■ SOURCE MATERIAL ■
# # # #

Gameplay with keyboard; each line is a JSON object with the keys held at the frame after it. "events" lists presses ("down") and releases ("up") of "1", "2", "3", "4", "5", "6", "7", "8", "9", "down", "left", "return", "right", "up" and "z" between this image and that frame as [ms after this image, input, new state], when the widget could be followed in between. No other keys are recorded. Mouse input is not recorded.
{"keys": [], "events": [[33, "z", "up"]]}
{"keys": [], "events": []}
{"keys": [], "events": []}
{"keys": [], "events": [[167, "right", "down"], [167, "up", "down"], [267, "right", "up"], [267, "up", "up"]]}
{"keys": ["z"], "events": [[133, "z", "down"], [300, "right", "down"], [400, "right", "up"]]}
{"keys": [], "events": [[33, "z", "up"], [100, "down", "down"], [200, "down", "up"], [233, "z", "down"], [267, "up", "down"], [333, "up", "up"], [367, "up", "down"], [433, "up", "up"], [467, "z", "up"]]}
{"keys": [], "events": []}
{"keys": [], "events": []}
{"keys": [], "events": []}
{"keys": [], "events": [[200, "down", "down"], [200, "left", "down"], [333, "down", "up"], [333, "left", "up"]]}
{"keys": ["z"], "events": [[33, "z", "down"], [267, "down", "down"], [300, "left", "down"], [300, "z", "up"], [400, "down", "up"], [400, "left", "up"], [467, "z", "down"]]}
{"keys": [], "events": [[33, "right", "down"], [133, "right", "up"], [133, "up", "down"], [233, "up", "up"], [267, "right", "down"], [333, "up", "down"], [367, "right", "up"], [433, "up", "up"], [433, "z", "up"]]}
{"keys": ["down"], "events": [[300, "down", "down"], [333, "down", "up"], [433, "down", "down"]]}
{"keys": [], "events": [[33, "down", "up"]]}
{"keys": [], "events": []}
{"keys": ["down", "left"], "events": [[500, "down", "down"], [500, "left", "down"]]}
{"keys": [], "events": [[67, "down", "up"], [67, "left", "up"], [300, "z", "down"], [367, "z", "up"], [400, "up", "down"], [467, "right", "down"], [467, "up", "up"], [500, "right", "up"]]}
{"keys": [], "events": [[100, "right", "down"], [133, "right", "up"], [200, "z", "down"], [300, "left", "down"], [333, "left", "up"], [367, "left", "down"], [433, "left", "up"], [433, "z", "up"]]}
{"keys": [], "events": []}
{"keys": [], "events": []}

# # # #

Copy out each line of the records where the string "left" appears.

Gameplay with keyboard; each line is a JSON object with the keys held at the frame after it. "events" lists presses ("down") and releases ("up") of "1", "2", "3", "4", "5", "6", "7", "8", "9", "down", "left", "return", "right", "up" and "z" between this image and that frame as [ms after this image, input, new state], when the widget could be followed in between. No other keys are recorded. Mouse input is not recorded.
{"keys": [], "events": [[200, "down", "down"], [200, "left", "down"], [333, "down", "up"], [333, "left", "up"]]}
{"keys": ["z"], "events": [[33, "z", "down"], [267, "down", "down"], [300, "left", "down"], [300, "z", "up"], [400, "down", "up"], [400, "left", "up"], [467, "z", "down"]]}
{"keys": ["down", "left"], "events": [[500, "down", "down"], [500, "left", "down"]]}
{"keys": [], "events": [[67, "down", "up"], [67, "left", "up"], [300, "z", "down"], [367, "z", "up"], [400, "up", "down"], [467, "right", "down"], [467, "up", "up"], [500, "right", "up"]]}
{"keys": [], "events": [[100, "right", "down"], [133, "right", "up"], [200, "z", "down"], [300, "left", "down"], [333, "left", "up"], [367, "left", "down"], [433, "left", "up"], [433, "z", "up"]]}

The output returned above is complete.